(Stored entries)
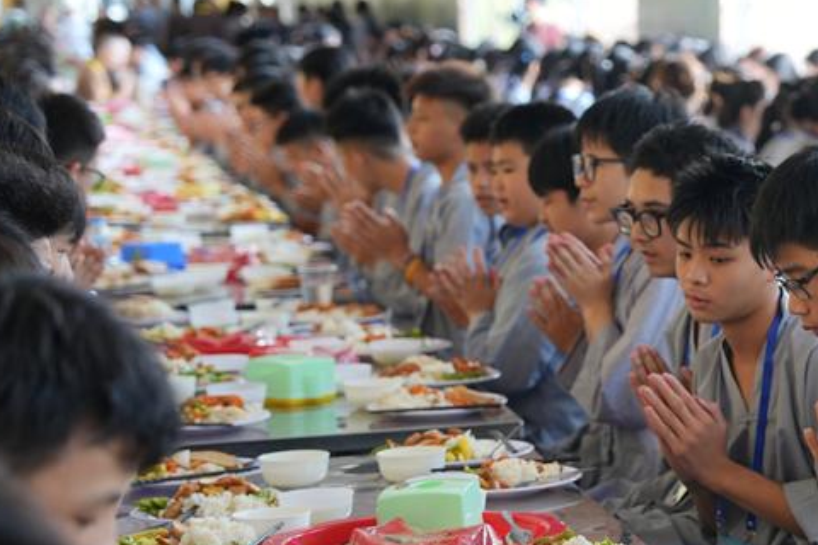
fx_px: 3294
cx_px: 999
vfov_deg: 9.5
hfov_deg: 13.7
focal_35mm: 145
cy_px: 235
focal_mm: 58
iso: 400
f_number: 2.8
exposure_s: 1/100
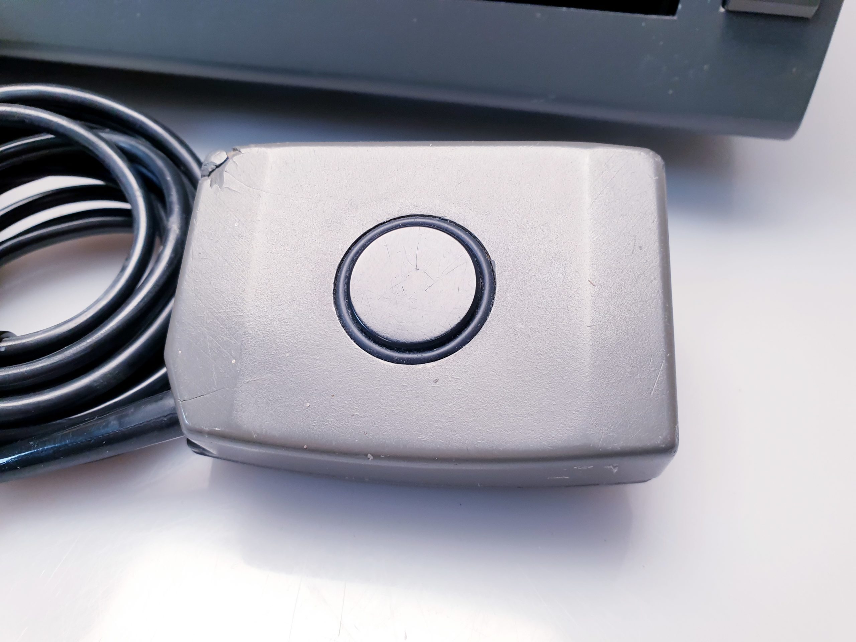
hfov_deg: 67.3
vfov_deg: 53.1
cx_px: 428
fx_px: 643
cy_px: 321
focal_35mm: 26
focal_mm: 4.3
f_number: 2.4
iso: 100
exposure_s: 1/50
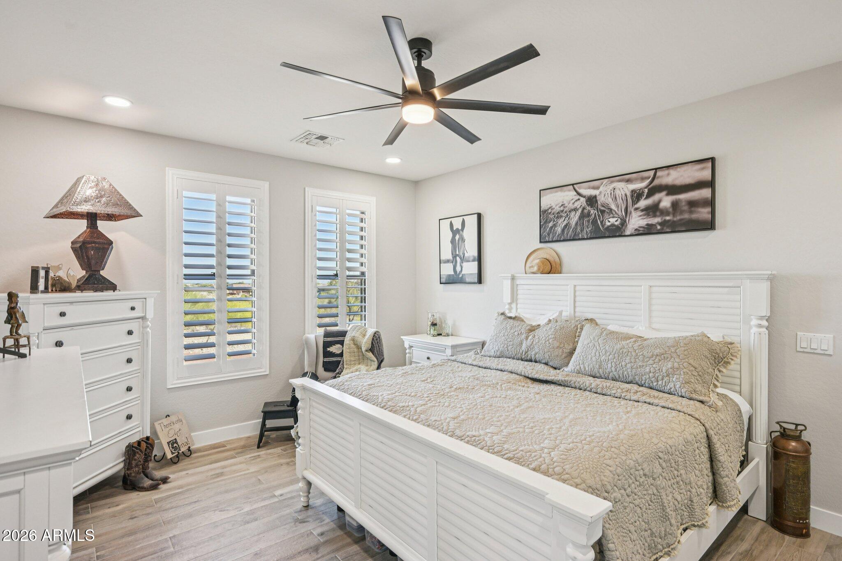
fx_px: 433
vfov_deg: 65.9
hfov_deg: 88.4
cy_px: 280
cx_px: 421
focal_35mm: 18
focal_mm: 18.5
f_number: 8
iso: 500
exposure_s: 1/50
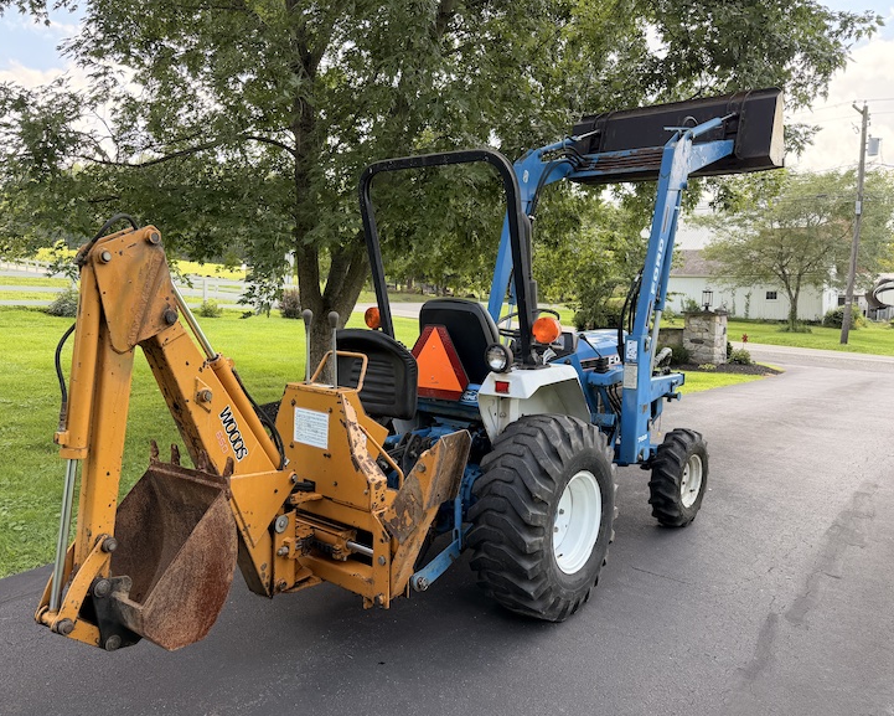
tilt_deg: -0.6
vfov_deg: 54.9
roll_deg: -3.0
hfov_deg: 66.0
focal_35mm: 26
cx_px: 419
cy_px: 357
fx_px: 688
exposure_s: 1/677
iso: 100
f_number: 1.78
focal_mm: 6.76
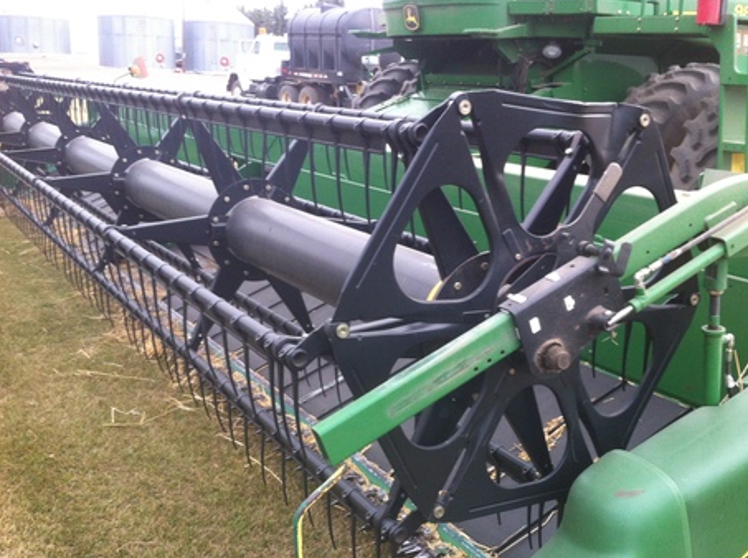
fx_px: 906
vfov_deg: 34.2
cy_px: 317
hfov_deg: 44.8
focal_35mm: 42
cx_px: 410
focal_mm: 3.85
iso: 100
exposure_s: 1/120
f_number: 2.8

* * *

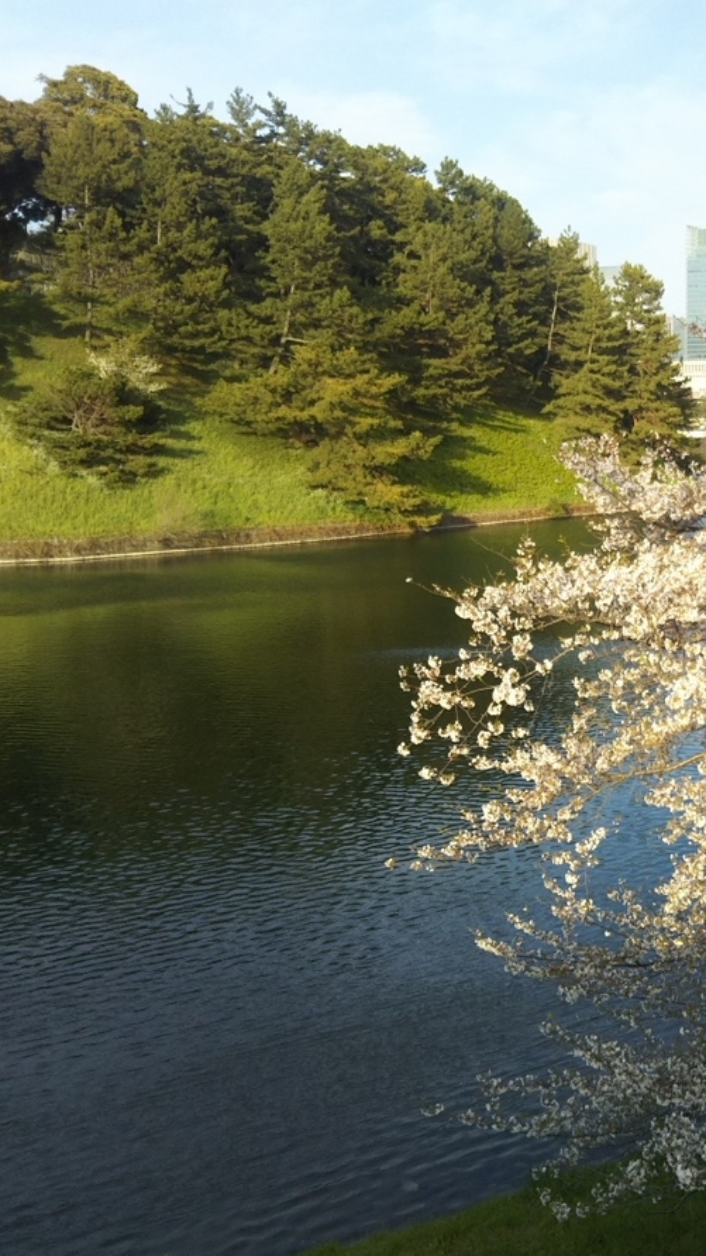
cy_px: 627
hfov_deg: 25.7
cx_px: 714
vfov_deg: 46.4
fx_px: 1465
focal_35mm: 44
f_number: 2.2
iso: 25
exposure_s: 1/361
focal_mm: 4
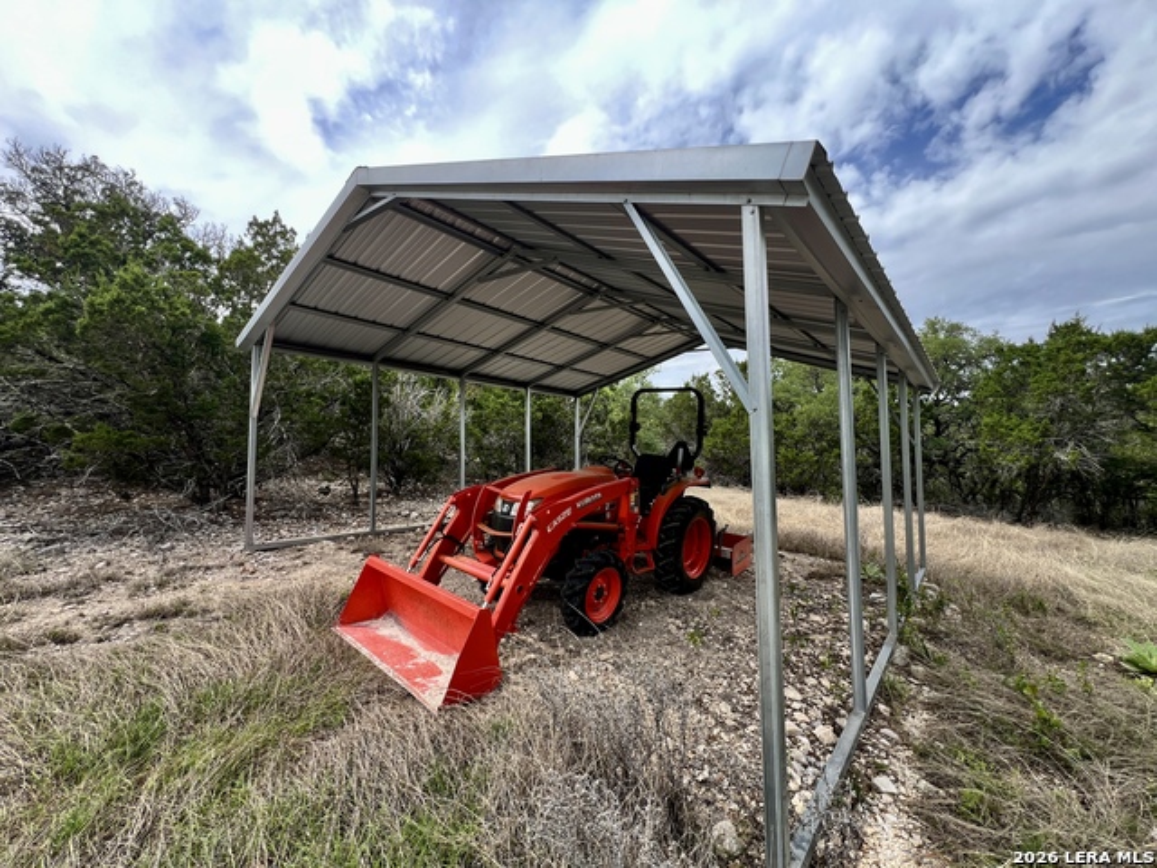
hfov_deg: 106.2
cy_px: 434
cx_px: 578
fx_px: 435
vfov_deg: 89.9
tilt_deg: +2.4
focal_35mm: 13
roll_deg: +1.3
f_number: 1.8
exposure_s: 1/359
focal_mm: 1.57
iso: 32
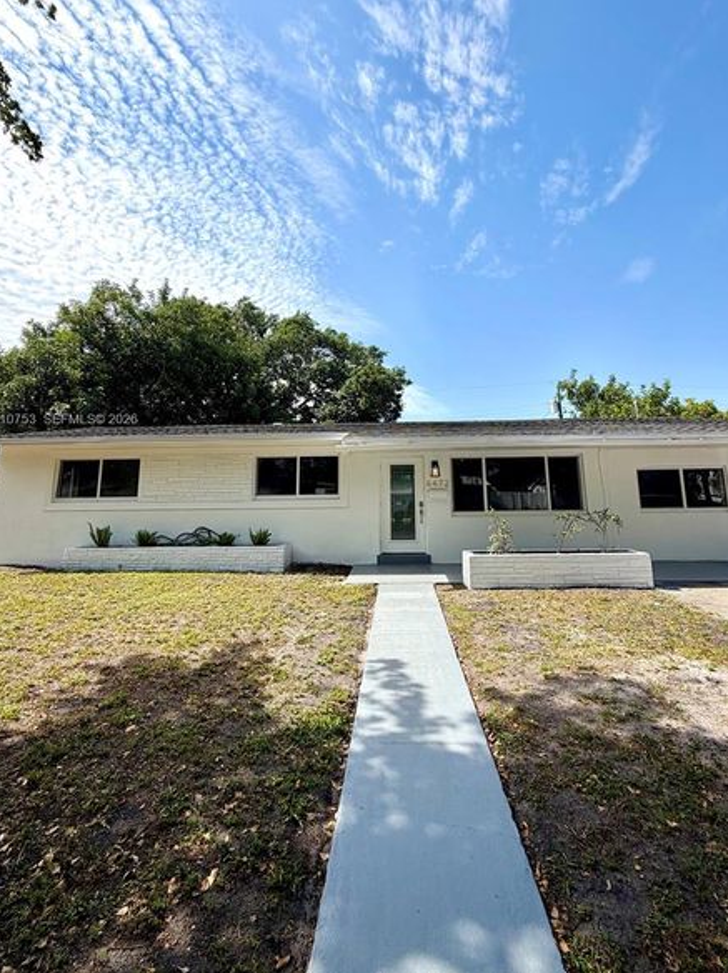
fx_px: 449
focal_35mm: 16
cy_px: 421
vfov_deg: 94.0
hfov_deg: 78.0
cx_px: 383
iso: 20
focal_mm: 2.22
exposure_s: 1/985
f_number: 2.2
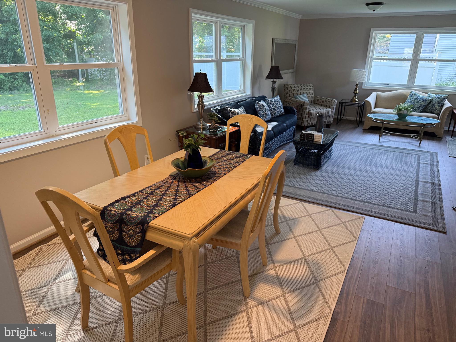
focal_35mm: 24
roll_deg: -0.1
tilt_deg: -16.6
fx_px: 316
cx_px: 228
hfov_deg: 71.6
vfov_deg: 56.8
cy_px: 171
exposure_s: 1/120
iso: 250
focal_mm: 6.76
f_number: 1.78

▸ **What is expected**: Your answer should be the exact lines above from the one containing "focal_35mm: 145" through the one containing "hfov_deg: 44.8", with both end lines kept and the pictures removed, please.

▸ **Result for this task**:
focal_35mm: 145
cy_px: 235
focal_mm: 58
iso: 400
f_number: 2.8
exposure_s: 1/100
hfov_deg: 67.3
vfov_deg: 53.1
cx_px: 428
fx_px: 643
cy_px: 321
focal_35mm: 26
focal_mm: 4.3
f_number: 2.4
iso: 100
exposure_s: 1/50
fx_px: 433
vfov_deg: 65.9
hfov_deg: 88.4
cy_px: 280
cx_px: 421
focal_35mm: 18
focal_mm: 18.5
f_number: 8
iso: 500
exposure_s: 1/50
tilt_deg: -0.6
vfov_deg: 54.9
roll_deg: -3.0
hfov_deg: 66.0
focal_35mm: 26
cx_px: 419
cy_px: 357
fx_px: 688
exposure_s: 1/677
iso: 100
f_number: 1.78
focal_mm: 6.76
fx_px: 906
vfov_deg: 34.2
cy_px: 317
hfov_deg: 44.8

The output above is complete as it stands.